Right before you have sex with her, say you want to tie her up. After she's all tied up at all corners of the bed, in walks "Dr. Feldman the Liposuction Dr." Honey, this is an intervention...

Then hit her in the head with a bat, so she doesn't feel any pain.
 
1. Get a CD of tuba music loaded up in the stereo.

2. Use the remote to unpause it every time she starts walking around your pad.

It was funny on Family Guy.
 
BIKINIMOM said:
Velvett I think you took that the wrong way.

Men are VERY visual creatures so you can't be angry with a man for this point of view. Actually I feel that he should be commended for this approach. Not a lot of men would even go on a date with a woman unless he wanted to jump her bones from the word go, let alone have a relationship to see if his attraction could grow.

Women are the ones who warm slowly. Men decide sometimes in a nanosecond (based on a woman's physical appearance alone) whether or not they would even give a female the time of day regardless of what a stellar human being she is.

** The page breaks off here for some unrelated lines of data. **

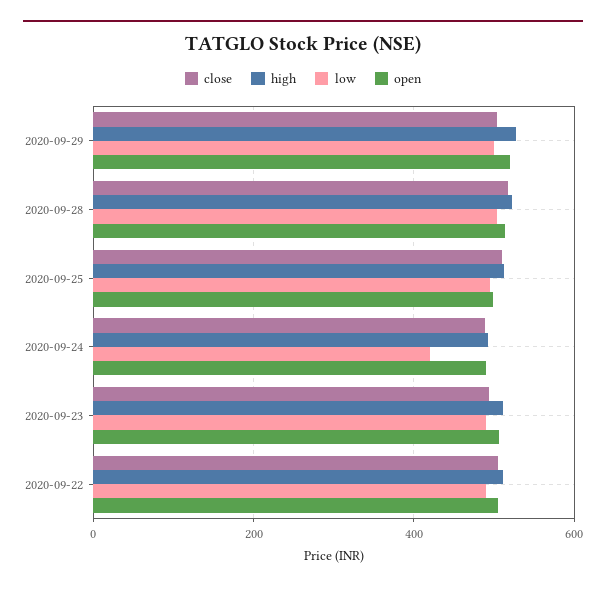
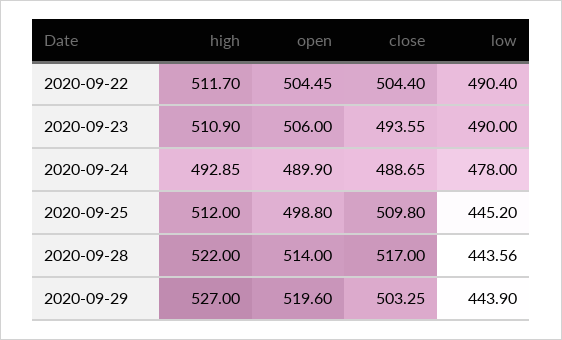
  {
    "close": {
      "2020-09-29": 503.25,
      "2020-09-28": 517,
      "2020-09-25": 509.8,
      "2020-09-24": 488.65,
      "2020-09-23": 493.55,
      "2020-09-22": 504.4
    },
    "high": {
      "2020-09-29": 527,
      "2020-09-28": 522,
      "2020-09-25": 512,
      "2020-09-24": 492.85,
      "2020-09-23": 510.9,
      "2020-09-22": 511.7
    },
    "low": {
-     "2020-09-29": 500,
+     "2020-09-29": 443.9,
-     "2020-09-28": 500,
+     "2020-09-28": 443.56,
-     "2020-09-25": 500,
+     "2020-09-25": 445.2,
-     "2020-09-24": 420,
+     "2020-09-24": 478,
      "2020-09-23": 490,
      "2020-09-22": 490.4
    },
    "open": {
      "2020-09-29": 519.6,
      "2020-09-28": 514,
      "2020-09-25": 498.8,
      "2020-09-24": 489.9,
      "2020-09-23": 506,
      "2020-09-22": 504.45
    }
  }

You can't be upset with Perkele for being honest.


Who's angry? :confused:

Why be involved with someone that is not your type and expect them to change so you can stand to look at them and be aroused?

I don't see the logic in that.

If she wasn't buzzing up around him after being divorced - he'd not give her the time of day beyond the friendship that already existed between them.

He should cut her loose and find another girl that suits his needs.

I am at most expressing my opinion - no one has to argree with me or take my advice.
 
perkele said:
Few = +20lbs



When you find a woman who has more than her share of inner beauty, yet bit too chubby to get you really turned on. Then you really need to know how to tell her where's the problem, in the nicest way possible.


look fatty...hit the gym
 
BIKINIMOM said:
I disagree.

Men are visual and for the most part superficial in this regard. A man needs to have all of his senses aroused before he will want to pursue emotional intimacy with a woman whereas women need to have their emotional needs stimulated/met before they will want to become physical - herein lies one of the biggest sources of frustration and miscommunication between the sexes. Strangely enough we both want the same thing. Problem is we (by design) approach from completely opposite angles.


He's not into thick chicks and she is one, he said himself that he's giving her a chance because she's showing interest in him, he knows her and she's a nice person.

This men are visual hoopla doesn't apply when the man chooses to be involved with someone that he already knows he is not attracted to.

It's insanity.

Imagine a man telling you that you have to gain 50lbs and dye your hair blond because he can't get aroused looking at you otherwise and then belittles your looks because of his own choices.

My critism is not with what someone likes or dislikes it is for an individual to knowingly make a choice that they don't like and then expects someone else to take responsibilty in fixing it for them.
 
get out your camera and say you want to take her picture. Then look through the viewfinder, frown, and take a few steps backs. Keep doing this until you're about 100 yards away.
 
musclemom said:
Perk, take it as I'm saying it, respect the woman enough to say to her, "I think you're a wonderful person and would hate to do anything to ruin our friendship but I respect you far to much to lead you on in any way, you're just not the physical type I go for." If she asks what you mean, then tell her you go for slimmer ladies. That way you're being dead honest, the decision as to whether to lose weight or not is entirely up to her and she can also decide how she feels about how much you value appearance. She might think you're too shallow and will just back off. Either way, problem solved.

It's been my experience that trying to sugar coat honesty backfires in the end.


To be dead honest would probably be the best thing.